Preliminary US intelligence analysis of unidentified aerial phenomena has concluded that such incidents are at least a threat to flight safety and potentially present a broader hazard.
The Office of the Director of National Intelligence has released an initial assessment of UAP – more commonly dubbed UFOs, or unidentified flying objects – conducted by a task force.
This task force focused on 144 reports obtained from US government sources from 2004-21, largely firsthand witness information from military aviators and data sourced from “reliable” systems, states the preliminary analysis, which was released on 25 June.
Most of the UAPs “probably do represent physical objects”, it adds, given that 80 reports involved observation from “multiple” sensors – among them radar, infra-red, electro-optical, and weapon seekers, as well as visual observation.

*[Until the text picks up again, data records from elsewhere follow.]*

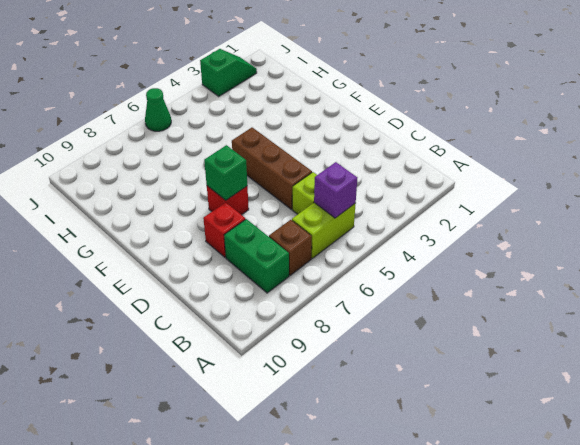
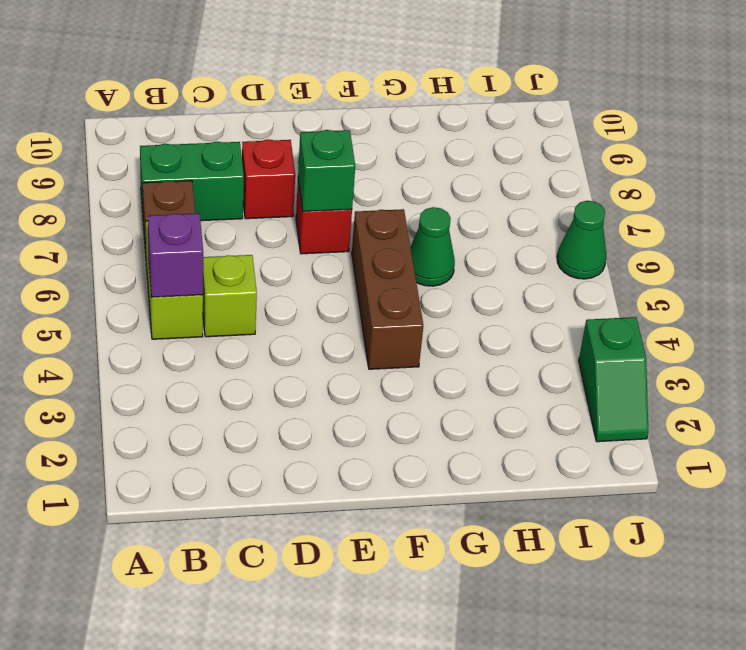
brown 1x3 brick [232,127,312,209] -> brown 1x3 brick turned to [352,209,423,369]
none -> green 1x1 cone [411,207,455,286]

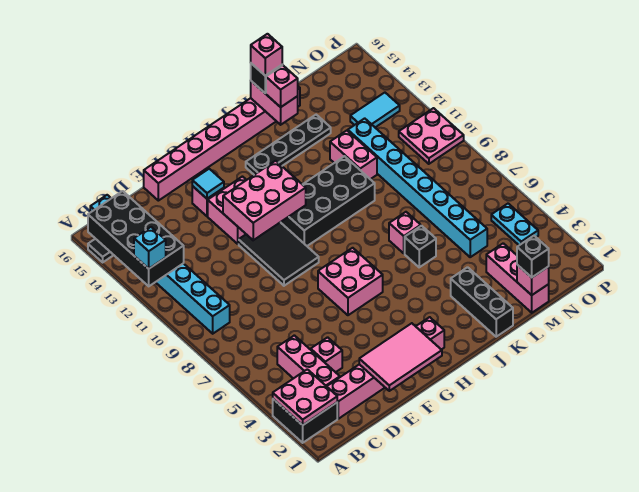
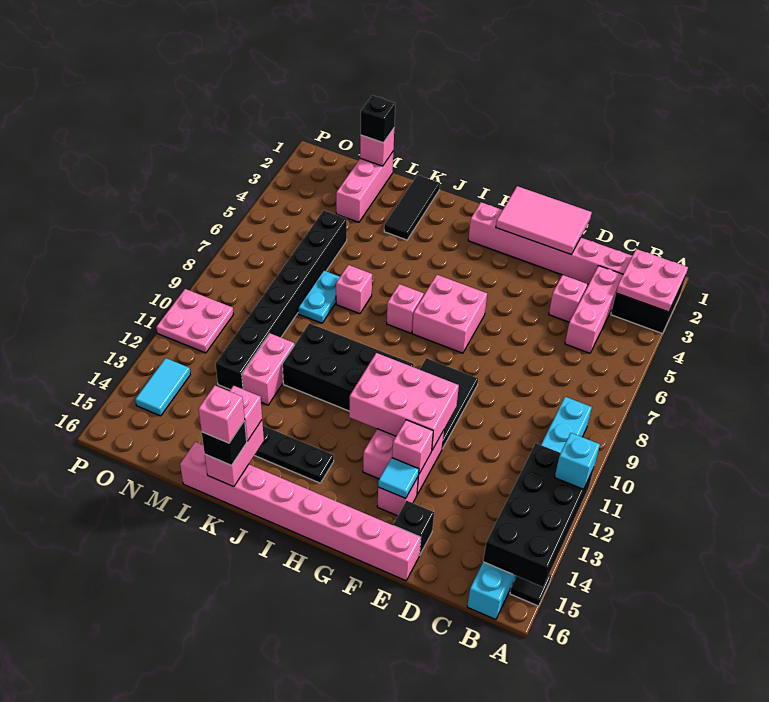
none -> pink 1x1 brick [392,420,433,474]
none -> pink 1x1 brick [387,284,424,333]
black 1x3 brick [451,267,513,337] -> black 1x3 tile [384,175,440,240]
black 1x1 brick [405,226,436,267] -> black 1x1 brick moved to [393,501,434,555]
cyan 1x8 brick [348,118,487,257] -> black 1x8 brick [216,210,347,390]
cyan 1x2 tile [350,93,400,127] -> cyan 1x2 tile turned to [135,358,190,416]
cyan 1x2 plate [491,204,538,245] -> cyan 1x2 plate moved to [298,270,340,323]

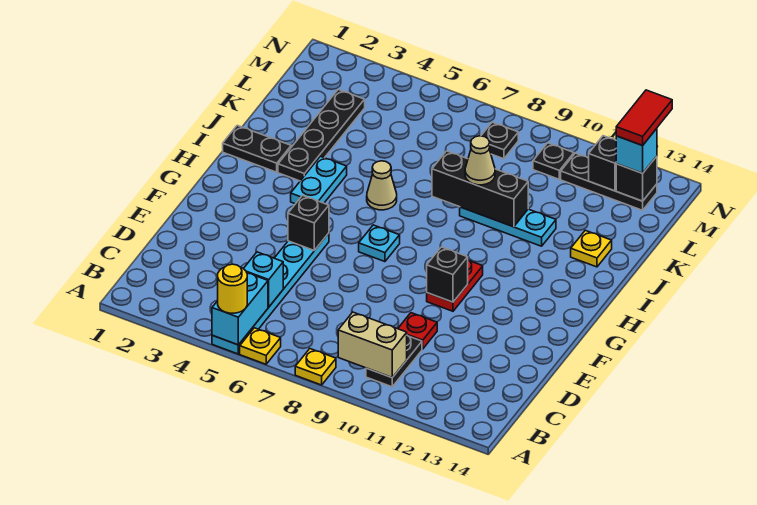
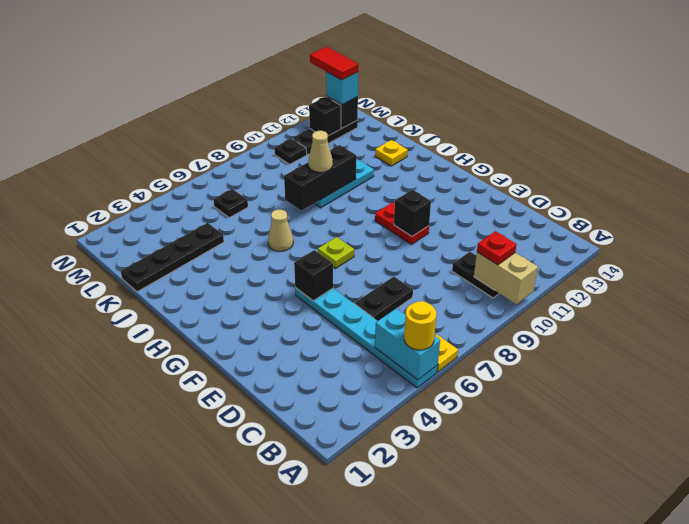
yellow 1x1 plate [295,349,336,385] -> none
tan 1x2 brick [338,312,407,378] -> tan 1x2 brick turned to [474,252,538,304]
cyan 1x1 brick [243,252,283,307] -> none
red 1x1 plate [398,313,437,349] -> red 1x1 plate moved to [477,231,517,265]
cyan 1x1 plate [359,225,400,262] -> lime 1x1 plate [318,237,354,268]
cyan 1x2 plate [291,156,347,204] -> none
black 1x2 plate [223,125,291,172] -> black 1x2 plate moved to [355,277,413,321]
black 1x4 plate [278,90,365,181] -> black 1x4 plate turned to [121,223,224,292]
black 1x1 plate [481,122,518,159] -> black 1x1 plate moved to [213,189,248,218]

The task force concludes that UAPs “clearly post a safety of flight issue” given that aviators are contending with an “increasingly cluttered” air domain. While pilots are required to report safety hazards, it says, they might be deterred from doing so if it means being forced to cease tests or training and land aircraft.

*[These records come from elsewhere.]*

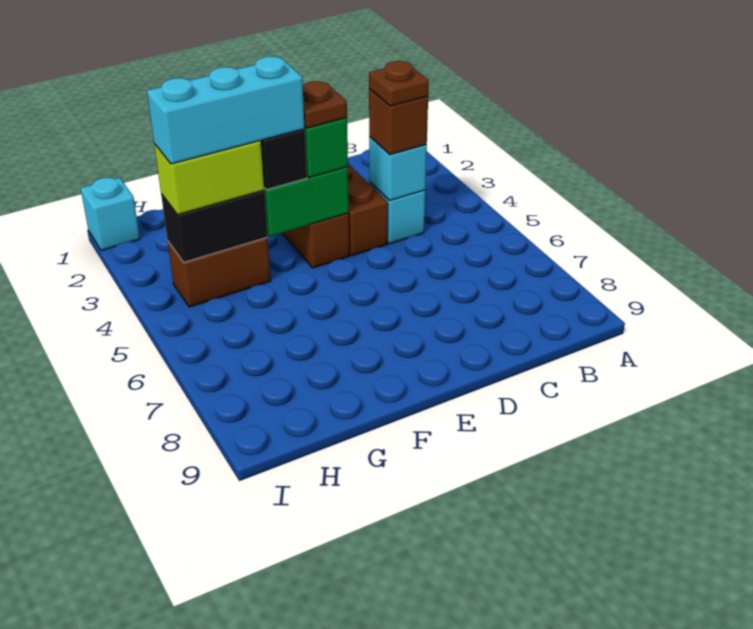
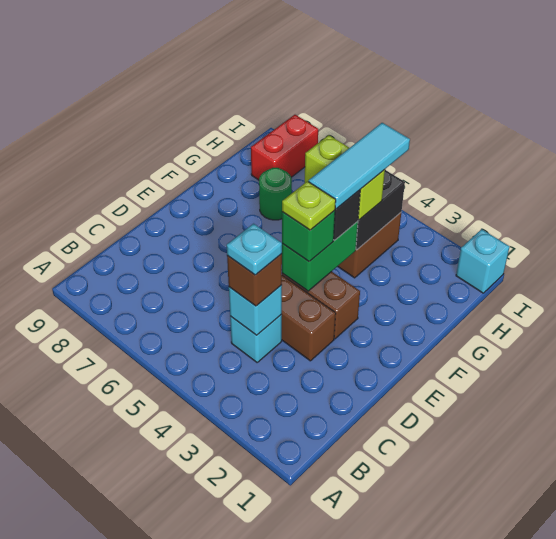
brown 1x1 plate [369,61,429,106] -> cyan 1x1 plate [227,224,282,275]
brown 1x1 plate [303,81,347,128] -> lime 1x1 plate [282,181,336,230]
cyan 1x3 brick [147,56,305,164] -> cyan 1x3 tile [309,123,410,209]
lime 1x2 brick [154,141,264,215] -> lime 1x2 brick turned to [305,135,385,220]
none -> green 1x1 round brick [259,168,292,220]
none -> red 1x2 brick [251,115,318,180]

Eleven documented instances involved pilots reporting “near misses” with a UAP, says the analysis.
The task force acknowledges that 18 incidents contained in 21 reports involved “unusual” movement patters or exhibition of “unusual flight characteristics” – including apparently remaining stationary in winds aloft, movement against the wind, and abrupt manoeuvring or high-speed motion with no discernible means of propulsion.

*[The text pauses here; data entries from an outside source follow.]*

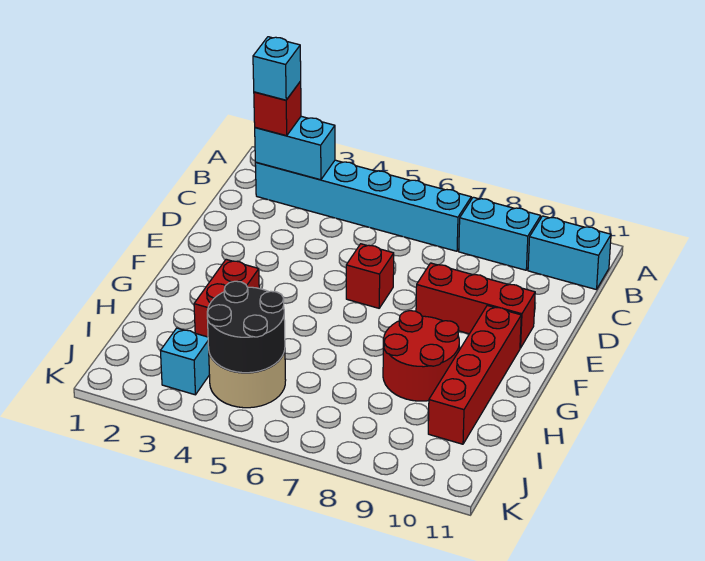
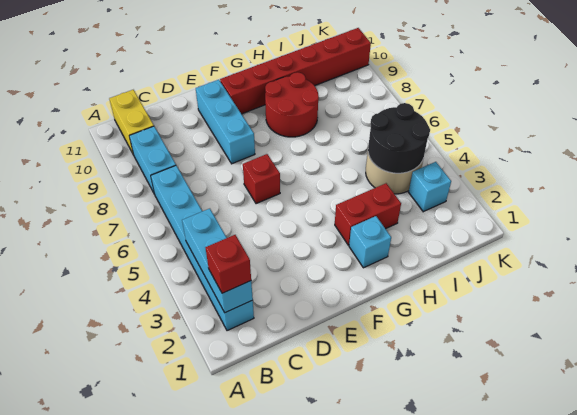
cyan 1x2 brick [255,116,335,180] -> cyan 1x3 brick [182,209,253,313]
cyan 1x1 brick [253,37,301,100] -> cyan 1x1 brick moved to [349,216,391,268]
cyan 1x2 brick [528,216,611,290] -> yellow 1x2 brick [109,90,154,153]
red 1x3 brick [416,263,535,348] -> cyan 1x3 brick [196,80,255,164]
red 1x4 brick [428,306,521,444] -> red 1x6 brick [220,28,371,114]

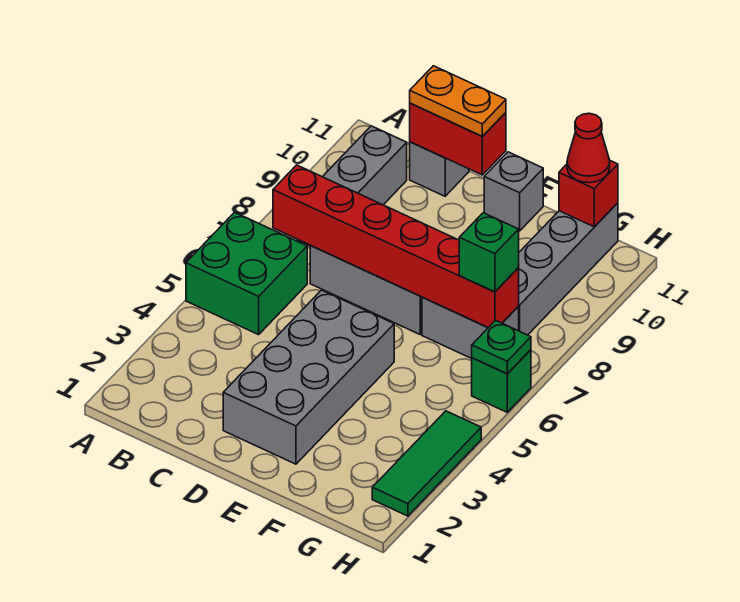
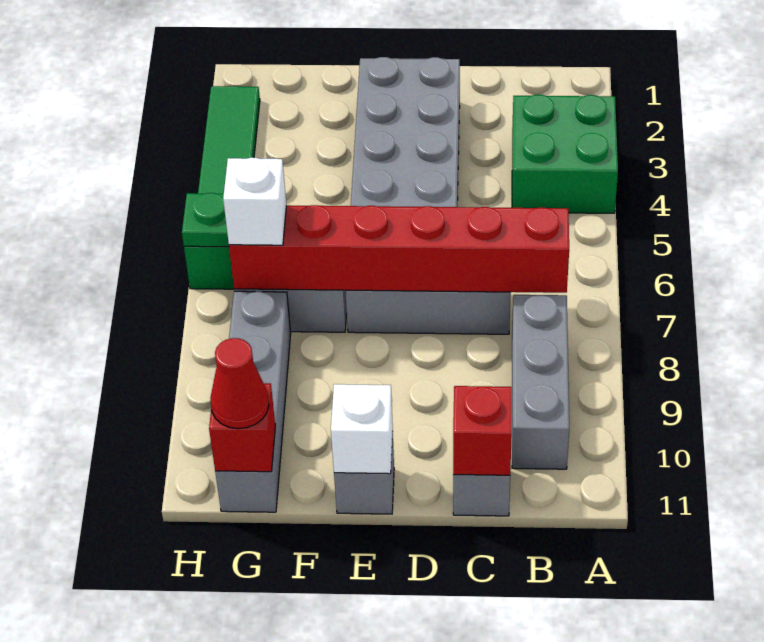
green 2x2 brick [186,212,307,335] -> green 2x2 brick moved to [512,95,618,213]
red 1x2 brick [410,103,506,175] -> red 1x1 brick [453,386,512,475]
orange 1x2 plate [410,66,506,136] -> none
none -> white 1x1 brick [331,384,393,474]
green 1x1 brick [459,213,519,292] -> white 1x1 brick [223,158,286,245]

It adds that it has a “small amount” of data that appears to show UAP demonstrating “acceleration or a degree of signature management”.
“Additional rigorous analysis [is] necessary by multiple teams or groups of technical experts to determine the nature and validity of these data,” it says. “We are conducting further analysis to determine if breakthrough technologies were demonstrated.”
With the task force unable to draw “firm conclusions” on the nature or intent of UAP, the possibility of breakthrough aerospace technology cannot yet be discounted, and the assessment states that – alongside the flight-safety issue – UAP could “pose a broader danger” to national security if some incidents demonstrate sophisticated technology developed by foreign governments, including Russia or China, and deployed against the US military.
“We currently lack data to indicate any UAP are part of a foreign collection programme or indicative of a major technological advancement by a potential adversary,” it says.
“We continue to monitor for evidence of such programmes given the counter-intelligence challenge they would pose, particularly as some UAP have been detected near military facilities or by aircraft carrying the [US government’s] most advanced sensor systems.”
Explaining UAP will require better data sourcing and investment in resources, the analysis concludes.
Most of the UAP data obtained by the task force has come from US Navy reports, and received in the past two years as formalised military reporting mechanisms became better-known. The US Air Force also initiated a reporting scheme in November last year.
Throught its normal air traffic management activities, the US FAA also captures UAP-related data, usually when pilots report unexpected events, and could provide additional information of potential use to the task force from its continuous monitoring of systems for anomalies. The analysis adds that the FAA has a “robust and effective outreach programme” that can help the task force highlight to aviators the importance of reporting UAP.